En ese contexto, la FES Aragón ha sido literalmente invadida por bares y antros que no sólo distraen a los estudiantes de su rutina habitual, sino que también los ponen en riesgo. Asaltos y agresiones por la noche, accidentes automovilísticos y pleitos callejeros, son una constante en la zona que rodea la escuela

Asimismo, las condiciones de marginalidad y falta de una educación integral en las colonias aledañas, han hecho que el índice de delincuencia crezca alarmantemente, siendo éste uno de los problemas más apremiantes para el alumnado y la comunidad en general. “Situada en Nezahualcóyotl, la escuela está rodeada por 123 antros y en dos meses 100 alumnos fueron asaltados, por lo que piden al rector José Narro que impulse la creación de una ruta de Pumabús.” (Milenio 14/11/2011). Es común que cada semana nos enteremos de nuevos y cada vez más violentos asaltos contra nuestros amigos y compañeros. En la asamblea estudiantil realizada en apoyo a la CNTE, esté fue un tema que aglutinó el descontento.

 Por una educación pública de calidad

Todas estas problemáticas no son particulares de la FES-Aragón, son también el reflejo de un problema estructural de mayor escala: El bajo presupuesto que el Gobierno Federal le destina a la educación pública, y más en específico a la UNAM, mientras en la mayoría de países miembros de la OCDE el gasto anual por estudiante es aproximadamente de 13 mil 528 dólares, en México es únicamente de 7mil 872.

La Universidad está también cada día más al servicio del Estado, formando tecnócratas que sirvan de mano de obra al gran capital privado, hoy la autonomía universitaria es la máscara que oculta el servilismo del rector Narro a los intereses de la burguesía.
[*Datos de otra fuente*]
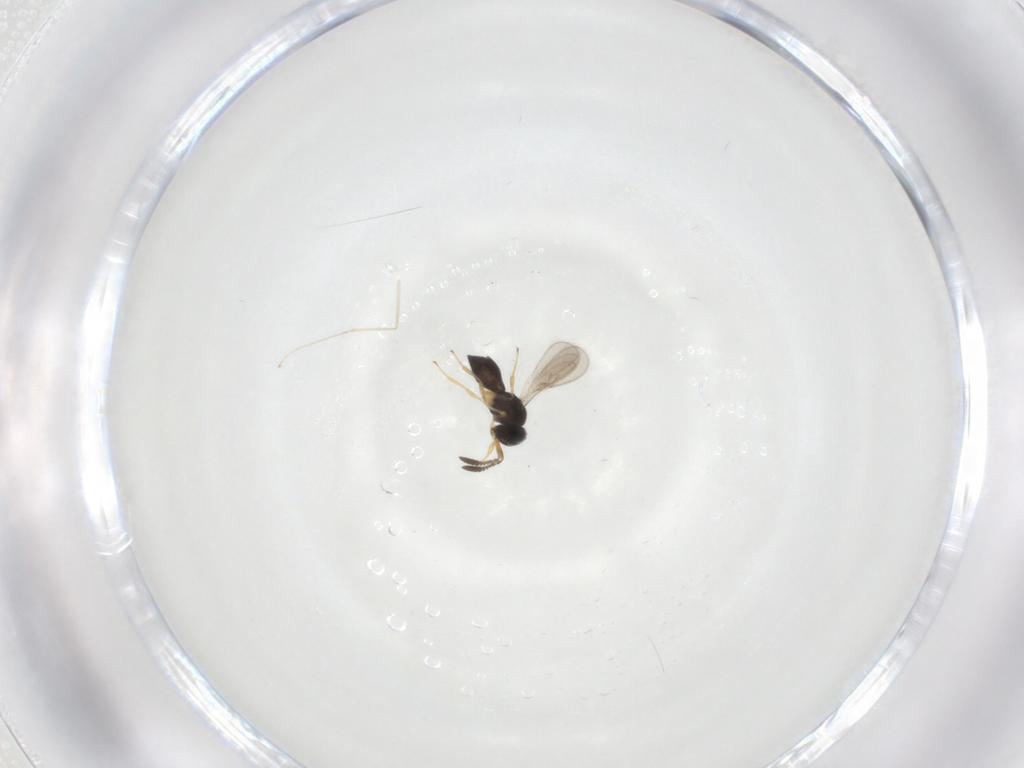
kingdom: Animalia
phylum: Arthropoda
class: Insecta
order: Hymenoptera
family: Scelionidae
Los planes de estudio ya no están enfocados en formar universitarios críticos y humanistas, sino que se adecuan a las evaluaciones externas diseñadas hacia una economía de mercado.
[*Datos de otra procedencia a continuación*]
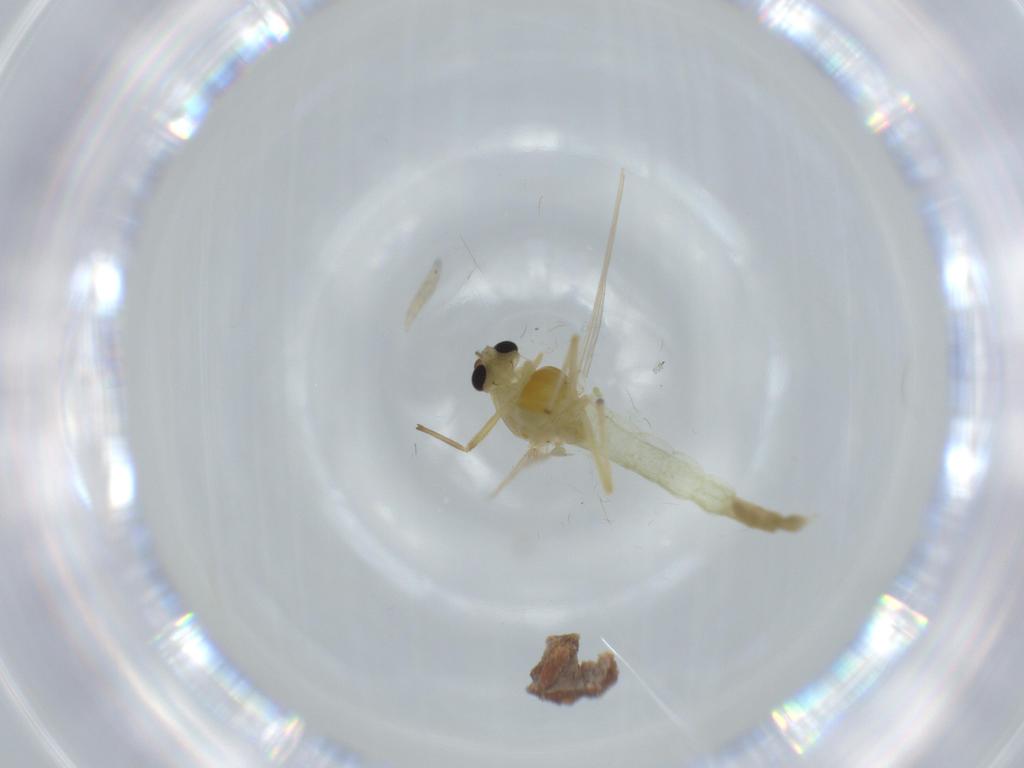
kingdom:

Sin embargo, la coyuntura nacional e internacional ha despertado en el sector estudiantil un intenso ánimo de lucha y una genuina necesidad de organizarse para dar solución a sus problemas más inmediatos y a transformar la sociedad en la que vive. Prueba de ello son los paros y manifestaciones que organizaron cerca de 30 escuelas como apoyo al magisterio de la CNTE.

En el caso de Aragón, las asambleas que se llevaron a cabo antes y después de el paro de 48 horas (24 y 25 de septiembre) donde el CEDEP jugó un papel destacado, demostraron que el estudiantado puede y debe organizarse para dar solución a sus problemas locales y debe al mismo tiempo prepararse para participar en la lucha de los trabajadores por una sociedad fuera del capitalismo. En el CEDEP estamos convencidos que es necesaria la lucha por la transformación radical de la sociedad ¡Únete al comité del CEDEP de la FES Aragón!